Press the InformationPopup OK Button.

Press the Run Simulation Button.

The svSolver program is run on a single processor and should take several minutes to complete.

The svSolver program can be run in parallel by selecting the Use MPI CheckBox and setting the Number of Processors Slider to 2 or larger.
An InformationPopup appears showing that the simulation has successfully finished.

Press the InformationPopup Show Details Button.
A ScrollingTextBox appears showing the simulation history: time step, CPU time in seconds, measure of the nonlinear residual, etc.

Press the InformationPopup Show Details Button.


Press the InformationPopup OK Button.


Select the ToolBox Convert Results page.


Convert simulation results.

This section demonstrates how to convert the simulation results into VTK format files for visualization.

Convert simulation results
GUI Description
The ToolBox Convert Results page is used to convert svSolver results files into VTK format files.

GUI controls:

  • - Displays the simulation results directory. Use the icon to bring up a FileBrowser to change the directory.

  • - TextBoxes to enter the start, stop and increment time step range used to convert simulation results files. Enter 0, 500 and 100.

Select the Convert … Button.
A FileBrowser appears.

Navigate to the Tutorial/Simulations/aorta-iliacs directory.

Select the FileBrowser Open Button.
An InformationPopup appears showing that the simulation results files have been converted.

Select the InformationPopup OK Button.

Converted simulation results have been written to Tutorial/Simulations/aorta-iliacs/aorta-iliacs-converted-results.
         all_results-averages-from_cm-to-mmHg-L_per_min.txt all_results_00200.vtu
         all_results-averages.txt               all_results_00300.vtp
         all_results-flows.txt                  all_results_00300.vtu
         all_results-pressures.txt              all_results_00400.vtp
         all_results_00000.vtp                  all_results_00400.vtu
         all_results_00000.vtu                  all_results_00500.vtp
         all_results_00100.vtp                  all_results_00500.vtu
         all_results_00100.vtu                  average_result.vtp
         all_results_00200.vtp
         
The .vtp files are VTK format files contain results for the mesh surface. The .vtu files are VTK format files contain results for the mesh volume. The .text files are text files containing velocity and pressure results averaged over inlet and outlet Faces.

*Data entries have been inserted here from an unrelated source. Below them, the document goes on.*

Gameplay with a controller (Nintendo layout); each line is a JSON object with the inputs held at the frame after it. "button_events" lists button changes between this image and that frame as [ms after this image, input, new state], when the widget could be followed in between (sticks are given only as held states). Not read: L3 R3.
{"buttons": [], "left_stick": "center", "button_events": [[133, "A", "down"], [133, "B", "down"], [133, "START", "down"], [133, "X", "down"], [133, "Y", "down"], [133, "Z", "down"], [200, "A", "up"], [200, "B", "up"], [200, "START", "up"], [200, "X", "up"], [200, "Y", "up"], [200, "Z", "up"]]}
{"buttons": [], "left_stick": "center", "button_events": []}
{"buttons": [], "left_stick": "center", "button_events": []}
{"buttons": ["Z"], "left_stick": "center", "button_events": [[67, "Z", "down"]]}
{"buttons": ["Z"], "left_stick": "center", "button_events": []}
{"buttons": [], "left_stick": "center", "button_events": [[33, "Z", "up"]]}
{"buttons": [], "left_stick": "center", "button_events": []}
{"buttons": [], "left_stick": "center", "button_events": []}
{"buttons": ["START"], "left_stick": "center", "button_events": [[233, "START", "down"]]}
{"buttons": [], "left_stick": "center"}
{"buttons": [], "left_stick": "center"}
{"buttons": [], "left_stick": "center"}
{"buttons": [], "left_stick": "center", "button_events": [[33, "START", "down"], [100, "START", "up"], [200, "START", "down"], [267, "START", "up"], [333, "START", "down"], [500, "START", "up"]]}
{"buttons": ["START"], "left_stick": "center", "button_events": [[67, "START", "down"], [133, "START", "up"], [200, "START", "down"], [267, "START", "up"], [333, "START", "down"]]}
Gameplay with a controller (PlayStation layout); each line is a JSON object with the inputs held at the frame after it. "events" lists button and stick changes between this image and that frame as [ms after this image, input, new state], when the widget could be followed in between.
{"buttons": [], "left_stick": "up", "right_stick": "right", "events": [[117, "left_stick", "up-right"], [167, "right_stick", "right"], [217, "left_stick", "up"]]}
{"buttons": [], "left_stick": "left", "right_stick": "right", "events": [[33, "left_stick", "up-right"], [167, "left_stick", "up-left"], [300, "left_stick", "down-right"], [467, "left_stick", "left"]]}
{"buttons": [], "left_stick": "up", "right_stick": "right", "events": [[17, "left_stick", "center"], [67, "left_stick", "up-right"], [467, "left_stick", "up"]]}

The VTK format files can be visualized using ParaView.

Summary

This Tutorial has demonstrated how to use the SimVascular image-based modeling pipeline to create patient-specific geometric models suitable for CFD blood flow simulations. It should provide a foundation for creating custom models and performing simulations applicable to a variety of research areas.

The SimVascular User Guides and Clinical Cases documentation provides more detailed information about all the topics covered in this Tutorial.

The SimVascular Online Tutorials video series provides live demonstrations by experienced users building models and setting up simulations for different applications.

The SimVascular Forum is an additional resource for seeking answers for specific questions. Searching the Forum can be very helpful for providing tips and solutions to any SimVascular quirks and limitations.

Functionality not supported by the SimVascular GUI may be implemented using the Python API.